MATERIAL PROVIDED:
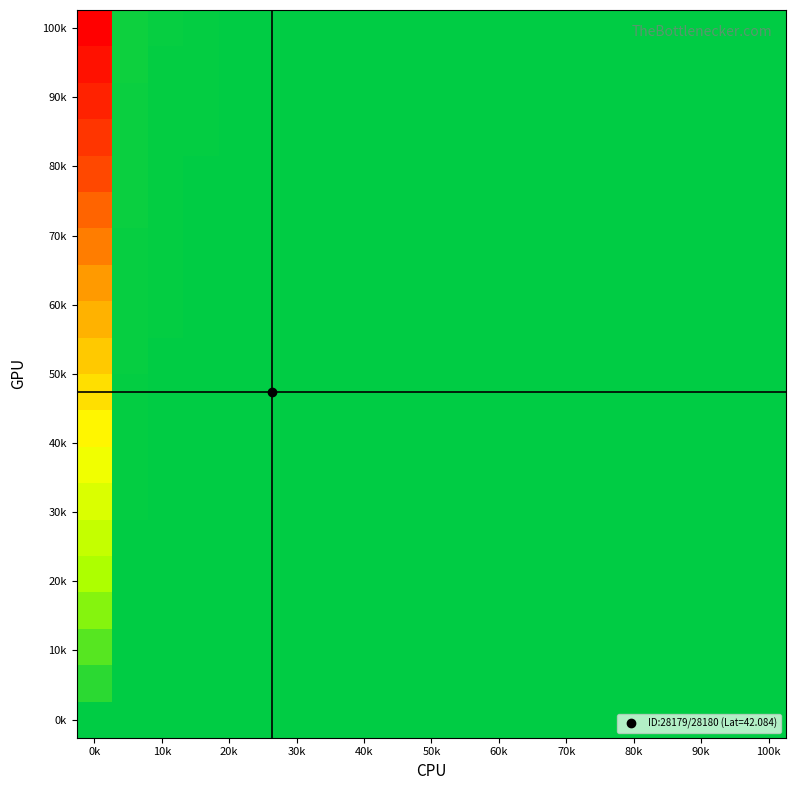

At how many categories does at least one series exceed 0?

20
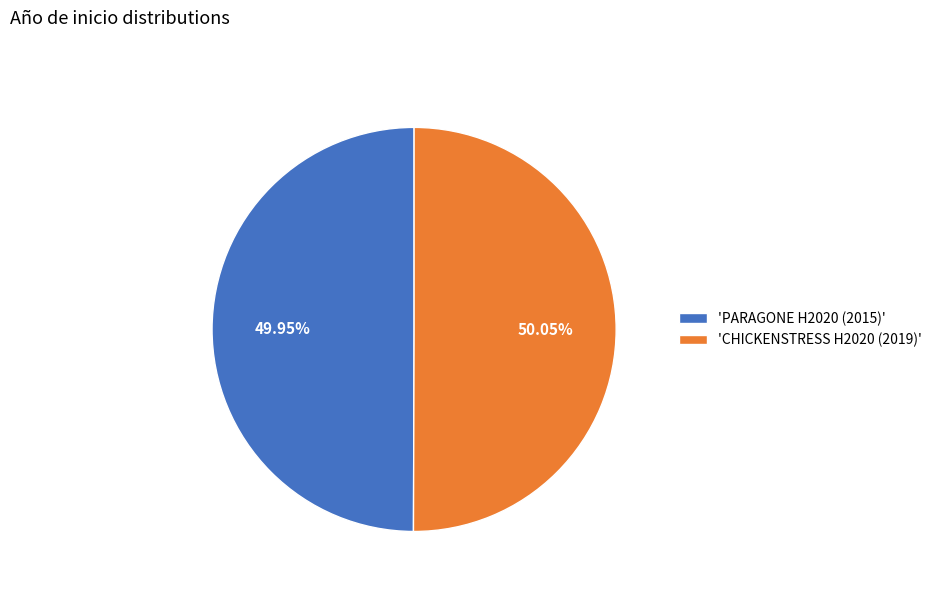

What is the ratio of the value at 'CHICKENSTRESS H2020 (2019)' to the value at 'PARAGONE H2020 (2015)'?

1.0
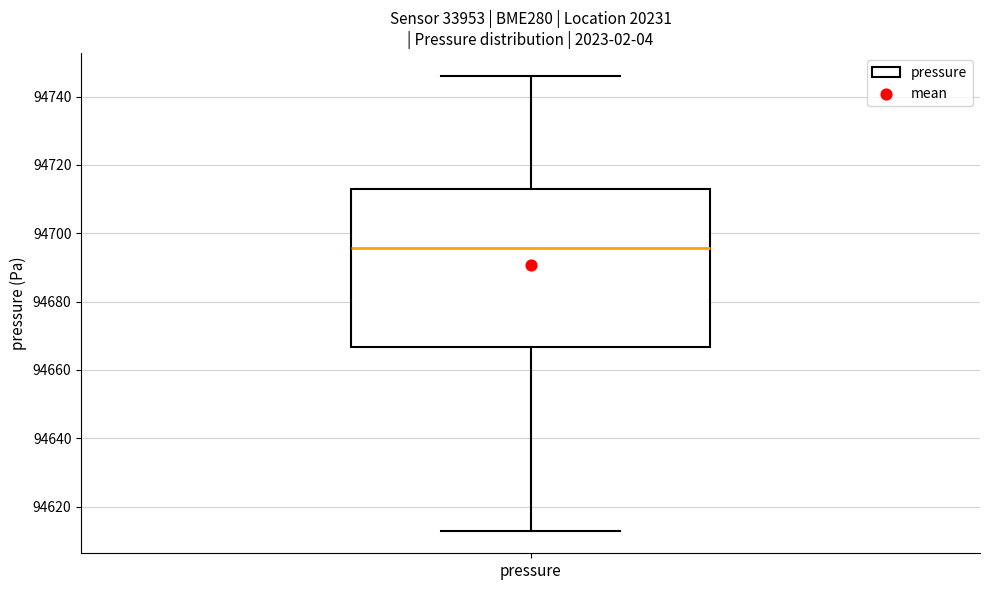

Read this box plot against the y-axis: the position of the median line, the range covered by the box, and the ends of both whiskers. The values are not printed on the chart, so give them approximately, as read against the axis.

median 94696, box 94666 to 94712, whiskers 94614 to 94746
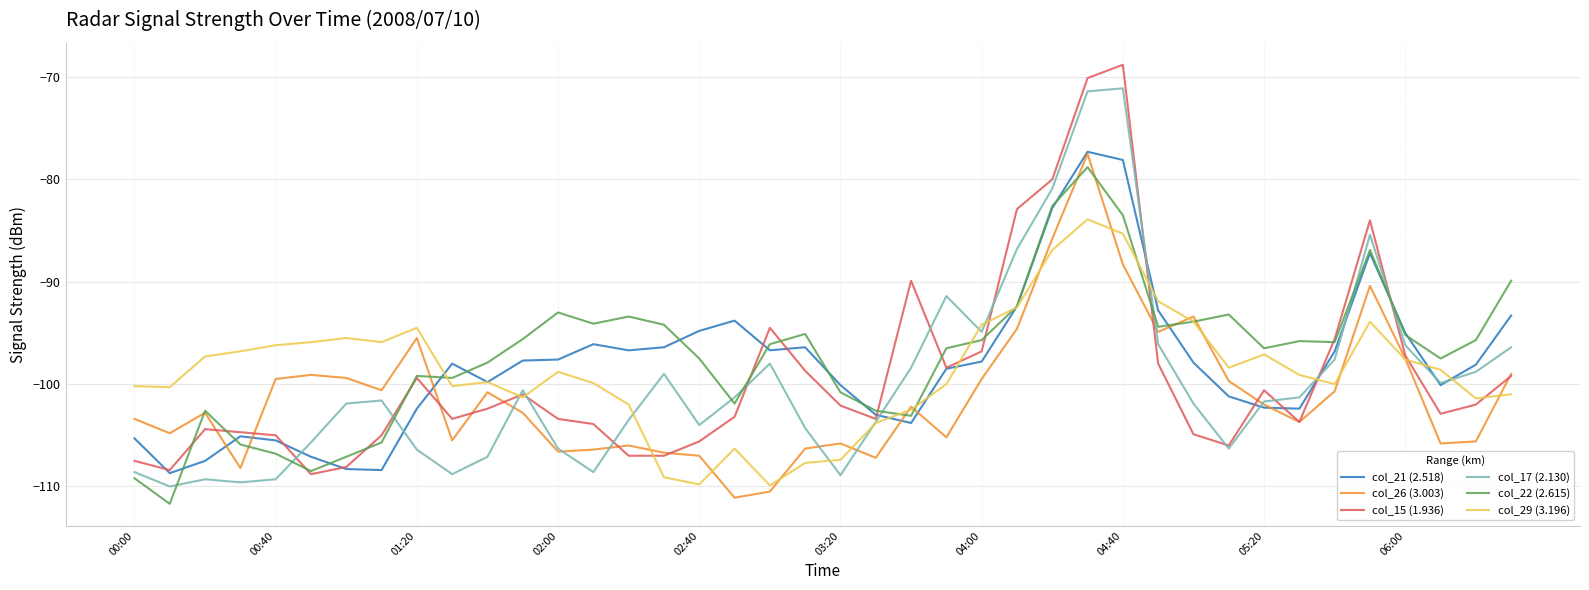

What is the greatest value displayed?

-68.8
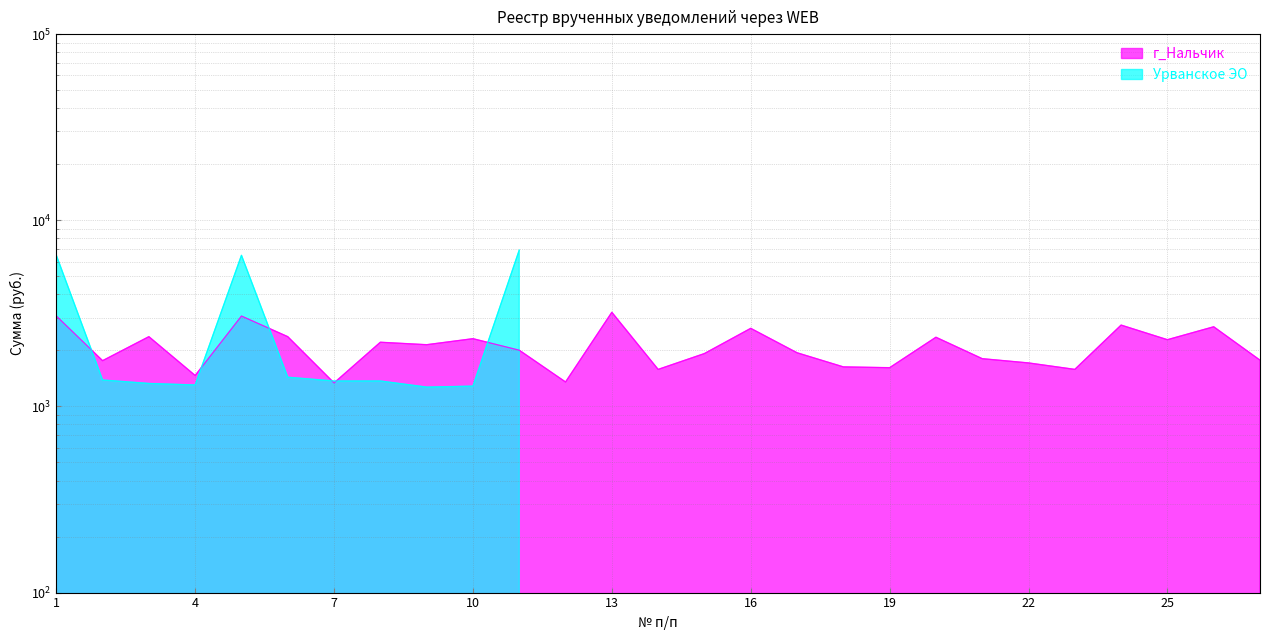

How many data points are less than 2004?

13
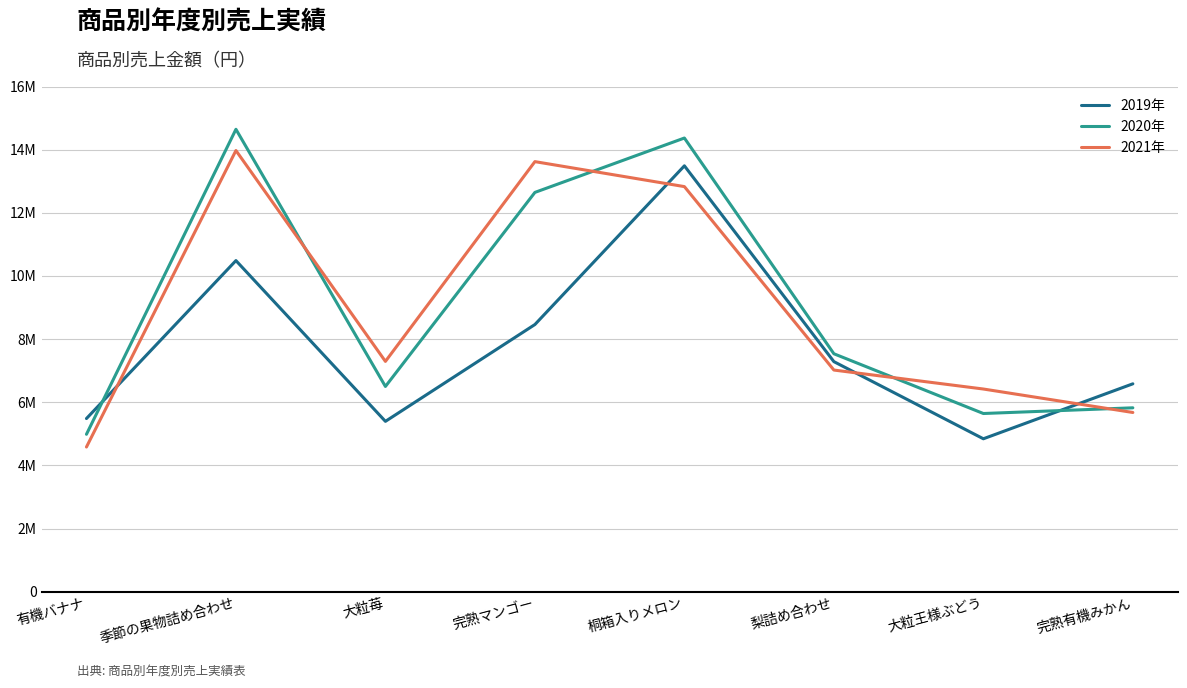

Between which two adjacent categories do 2019年 and 2020年 first intersect?

有機バナナ and 季節の果物詰め合わせ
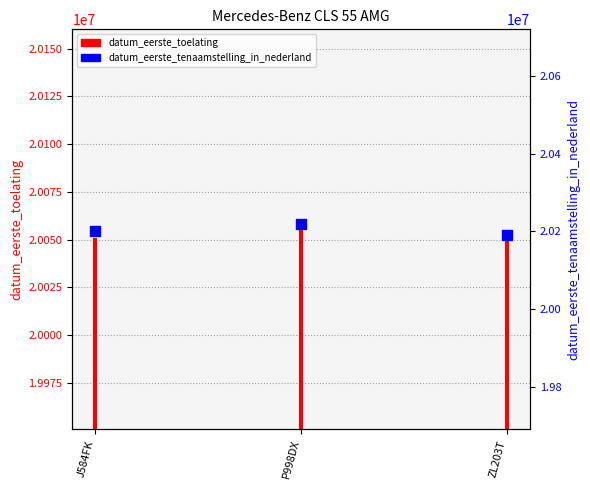

At how many categories does at least one series exceed 20217992?

1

WORK ITEM: Quote every record above word for word, leaving out the pictures.

TASK OUTPUT:
At how many categories does at least one series exceed 0?

20

What is the ratio of the value at 'CHICKENSTRESS H2020 (2019)' to the value at 'PARAGONE H2020 (2015)'?

1.0

Read this box plot against the y-axis: the position of the median line, the range covered by the box, and the ends of both whiskers. The values are not printed on the chart, so give them approximately, as read against the axis.

median 94696, box 94666 to 94712, whiskers 94614 to 94746

What is the greatest value displayed?

-68.8

How many data points are less than 2004?

13

Between which two adjacent categories do 2019年 and 2020年 first intersect?

有機バナナ and 季節の果物詰め合わせ

At how many categories does at least one series exceed 20217992?

1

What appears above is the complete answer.